Music I Didn't Like This Spring

Rather than rave about the music I like, which I do most of the time, I present to you a handful of recent albums that really did nothing for me.

I will be selling most of these CDs on half.com if you care to explore the mediocrity.

American Hi-Fi, "American Hi-Fi." Why not? It was on the "try me!" rack at Virgin, and popping through the tracks (on a typically jacked-too-loud headset) the sound wasn't bad. Guitar crunch, harmonies, enthusiasm. Kind of like the Marvelous 3. Not till I got home did I realize this is the band behind "Flavor of the Week." Which is exactly what American Hi-Fi is. Kind of like the Marvelous 3.

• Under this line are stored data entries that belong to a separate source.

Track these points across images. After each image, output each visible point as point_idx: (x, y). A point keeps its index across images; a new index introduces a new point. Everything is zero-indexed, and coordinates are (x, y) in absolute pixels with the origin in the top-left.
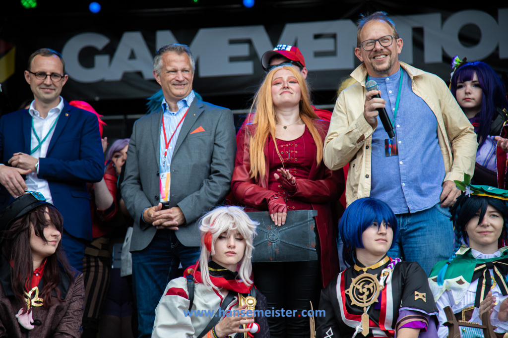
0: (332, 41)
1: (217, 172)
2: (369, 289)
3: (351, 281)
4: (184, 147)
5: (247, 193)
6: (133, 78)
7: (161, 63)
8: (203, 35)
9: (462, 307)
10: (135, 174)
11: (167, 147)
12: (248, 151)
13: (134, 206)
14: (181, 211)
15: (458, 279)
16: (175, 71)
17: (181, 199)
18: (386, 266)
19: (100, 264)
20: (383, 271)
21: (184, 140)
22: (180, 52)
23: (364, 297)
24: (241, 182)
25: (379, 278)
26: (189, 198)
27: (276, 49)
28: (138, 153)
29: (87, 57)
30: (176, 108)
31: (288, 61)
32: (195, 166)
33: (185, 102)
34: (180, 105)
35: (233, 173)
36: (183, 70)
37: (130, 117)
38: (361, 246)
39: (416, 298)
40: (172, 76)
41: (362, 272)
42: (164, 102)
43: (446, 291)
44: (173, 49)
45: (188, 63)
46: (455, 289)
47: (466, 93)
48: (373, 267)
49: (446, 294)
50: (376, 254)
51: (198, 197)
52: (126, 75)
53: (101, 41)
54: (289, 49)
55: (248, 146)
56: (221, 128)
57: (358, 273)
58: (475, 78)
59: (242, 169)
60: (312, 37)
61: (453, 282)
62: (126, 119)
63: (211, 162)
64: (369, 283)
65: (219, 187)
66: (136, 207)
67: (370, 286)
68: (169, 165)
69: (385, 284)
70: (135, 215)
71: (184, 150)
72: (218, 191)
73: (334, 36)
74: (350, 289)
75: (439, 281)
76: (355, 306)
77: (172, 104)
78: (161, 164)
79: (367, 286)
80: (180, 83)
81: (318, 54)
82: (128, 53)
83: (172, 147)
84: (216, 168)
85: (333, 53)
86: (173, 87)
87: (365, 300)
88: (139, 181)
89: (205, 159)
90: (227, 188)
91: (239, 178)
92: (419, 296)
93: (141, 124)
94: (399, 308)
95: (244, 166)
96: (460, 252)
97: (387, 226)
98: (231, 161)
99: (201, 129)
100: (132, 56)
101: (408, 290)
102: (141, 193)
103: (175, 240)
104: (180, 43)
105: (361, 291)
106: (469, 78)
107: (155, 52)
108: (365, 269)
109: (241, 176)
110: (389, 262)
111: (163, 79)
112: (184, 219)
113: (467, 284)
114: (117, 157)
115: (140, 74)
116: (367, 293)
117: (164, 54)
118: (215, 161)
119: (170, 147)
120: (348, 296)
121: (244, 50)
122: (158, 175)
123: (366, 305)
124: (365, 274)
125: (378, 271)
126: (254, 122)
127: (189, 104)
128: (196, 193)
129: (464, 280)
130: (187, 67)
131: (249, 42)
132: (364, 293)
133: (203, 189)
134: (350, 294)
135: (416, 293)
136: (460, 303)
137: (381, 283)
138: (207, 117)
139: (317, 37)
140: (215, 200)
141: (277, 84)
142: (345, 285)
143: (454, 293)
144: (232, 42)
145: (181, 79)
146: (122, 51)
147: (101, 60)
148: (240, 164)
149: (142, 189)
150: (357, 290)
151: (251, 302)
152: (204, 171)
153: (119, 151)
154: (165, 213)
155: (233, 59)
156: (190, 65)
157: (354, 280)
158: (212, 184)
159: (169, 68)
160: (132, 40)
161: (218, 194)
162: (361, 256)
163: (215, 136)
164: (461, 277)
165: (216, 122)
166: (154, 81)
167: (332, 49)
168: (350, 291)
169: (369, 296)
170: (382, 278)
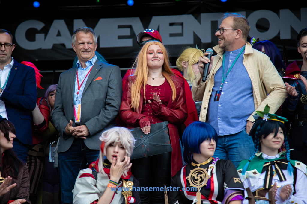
0: (181, 27)
1: (109, 104)
2: (201, 177)
3: (190, 172)
4: (89, 89)
5: (128, 117)
6: (59, 48)
7: (75, 38)
8: (102, 22)
9: (256, 188)
10: (60, 106)
11: (79, 89)
12: (130, 92)
13: (59, 125)
14: (87, 127)
15: (253, 171)
16: (83, 43)
17: (87, 120)
18: (211, 163)
19: (38, 160)
20: (210, 166)
21: (90, 85)
22: (87, 32)
23: (198, 182)
24: (125, 110)
25: (207, 171)
26: (92, 120)
27: (145, 31)
28: (62, 93)
29: (31, 35)
30: (85, 66)
31: (153, 39)
32: (96, 100)
33: (90, 62)
34: (87, 64)
35: (120, 106)
36: (88, 43)
37: (57, 71)
39: (235, 182)
40: (81, 46)
41: (197, 167)
42: (78, 62)
43: (247, 178)
44: (83, 30)
45: (92, 38)
46: (252, 177)
48: (204, 163)
49: (246, 180)
51: (97, 119)
52: (55, 46)
53: (39, 25)
54: (153, 31)
55: (131, 89)
56: (112, 77)
57: (194, 167)
59: (126, 103)
60: (168, 24)
61: (250, 173)
62: (54, 72)
63: (106, 98)
64: (201, 173)
65: (111, 113)
66: (61, 125)
67: (202, 176)
68: (80, 99)
69: (212, 174)
70: (60, 130)
71: (89, 91)
72: (110, 115)
73: (182, 24)
74: (189, 177)
75: (243, 172)
77: (83, 64)
78: (75, 99)
79: (200, 175)
80: (86, 51)
81: (172, 35)
82: (56, 32)
83: (82, 89)
84: (109, 101)
85: (181, 35)
86: (82, 53)
87: (198, 184)
88: (63, 110)
89: (102, 96)
90: (116, 113)
91: (124, 108)
92: (237, 180)
93: (64, 75)
95: (128, 101)
96: (257, 154)
98: (119, 97)
99: (100, 78)
100: (59, 34)
101: (228, 177)
102: (64, 117)
103: (84, 146)
104: (88, 26)
105: (196, 178)
107: (72, 32)
108: (199, 165)
109: (125, 107)
111: (76, 48)
112: (89, 132)
113: (259, 174)
114: (52, 95)
115: (63, 45)
116: (200, 180)
117: (77, 33)
118: (108, 97)
119: (81, 89)
120: (188, 181)
121: (127, 32)
122: (73, 106)
123: (199, 187)
124: (199, 168)
126: (135, 75)
127: (93, 63)
128: (96, 117)
129: (257, 172)
130: (91, 41)
131: (130, 27)
132: (198, 180)
133: (100, 114)
134: (189, 180)
135: (235, 179)
136: (255, 186)
138: (104, 71)
139: (171, 24)
140: (108, 121)
141: (151, 53)
142: (186, 174)
143: (251, 180)
144: (120, 27)
145: (87, 48)
146: (53, 31)
147: (39, 37)
148: (125, 100)
149: (64, 115)
150: (193, 177)
151: (130, 184)
152: (102, 103)
153: (53, 92)
154: (77, 128)
155: (120, 37)
156: (93, 40)
157: (192, 171)
158: (106, 111)
159: (80, 42)
160: (59, 25)
161: (110, 117)
162: (196, 158)
163: (109, 82)
164: (255, 170)
165: (109, 74)
166: (72, 50)
167: (180, 32)
168: (189, 178)
169: (201, 181)
170: (210, 170)
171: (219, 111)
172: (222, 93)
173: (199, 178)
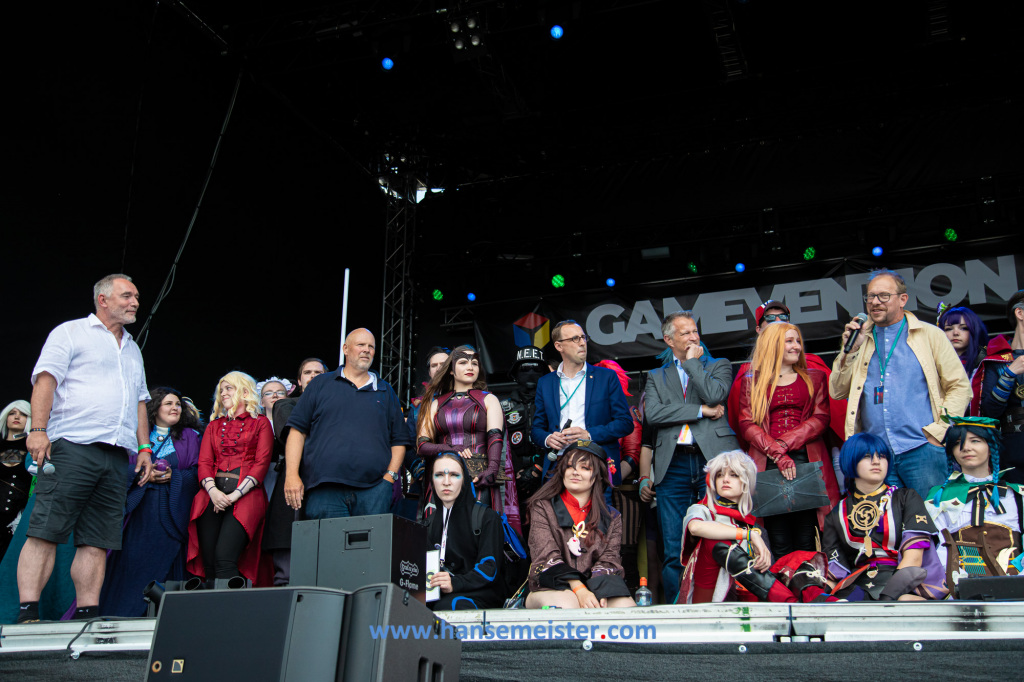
0: (816, 297)
2: (869, 515)
6: (645, 340)
8: (703, 299)
9: (959, 526)
15: (953, 500)
18: (884, 493)
19: (624, 498)
20: (882, 498)
23: (866, 521)
25: (878, 505)
29: (606, 324)
38: (857, 476)
39: (918, 521)
41: (862, 499)
43: (943, 512)
46: (950, 510)
47: (955, 335)
48: (872, 495)
49: (942, 515)
50: (873, 482)
53: (616, 310)
57: (858, 501)
58: (962, 321)
60: (799, 294)
61: (948, 503)
64: (869, 509)
67: (870, 512)
69: (885, 511)
73: (818, 293)
74: (852, 515)
75: (935, 503)
76: (857, 529)
79: (867, 512)
81: (804, 309)
82: (640, 319)
85: (818, 308)
87: (866, 524)
92: (920, 519)
94: (902, 530)
96: (953, 477)
97: (879, 456)
100: (644, 321)
101: (908, 514)
105: (862, 516)
106: (957, 322)
108: (865, 497)
110: (887, 490)
113: (962, 505)
115: (651, 335)
116: (868, 518)
117: (673, 321)
120: (850, 521)
121: (738, 310)
123: (868, 529)
124: (865, 501)
125: (877, 498)
129: (958, 501)
131: (743, 302)
132: (864, 518)
134: (852, 519)
135: (917, 516)
136: (956, 523)
137: (881, 508)
139: (802, 294)
142: (847, 512)
143: (950, 514)
144: (728, 303)
146: (635, 317)
147: (618, 326)
150: (859, 515)
155: (729, 318)
157: (855, 507)
159: (683, 331)
160: (643, 307)
162: (860, 485)
164: (956, 499)
167: (817, 304)
168: (852, 517)
169: (870, 521)
170: (882, 504)
171: (885, 418)
172: (886, 391)
173: (866, 515)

Guided by Voices, "Isolation Drills." In which we discover that Robert Pollard's whiny, nasal vocals sound much better married to quirky lo-fi tunes like "The Goldheart Mountaintop Queen Directory" than wanna-be pop songs like American Hi-Fi would write.

New Pornographers, "Mass Romantic." After reading comments like "super-cool Canuck pop collective" and "Vancouver's indie rock supergroup" I _had_ to have this album. And the opening cut, the title track, is one great rock song. But the next 11 tunes are blasé mid-80s ripoffs with very little to recommend. Neko Case sounds great, but the album does not.

Pearl Jam, "Binaural." Pearl Jam was once the greatest rock band in America, funkier than Nirvana and more expressive than Stone Temple Pilots. Then they took a hard left turn into sonic muddle with "Vitalogy" and "No Code." Now that they're back playing rock music, there's not much left for them to do. They rock, but they don't say much. After 45 minutes, one looks at the stereo and says, "Oh, so that was Pearl Jam, huh?"

Grandaddy, "Sophtware Slump." No one warned me that singer Jason Lytle sounds like a warmed-over Wayne Coyne, who sounds like a post-pubescent Tiny Tim in the first place.

The good news is that I really dig my Thievery Corporation and Kruder Dorfmeister CDs. Maybe the trick is to stop looking for the next great power-pop band and sit still until Fountains of Wayne gets another album in stores.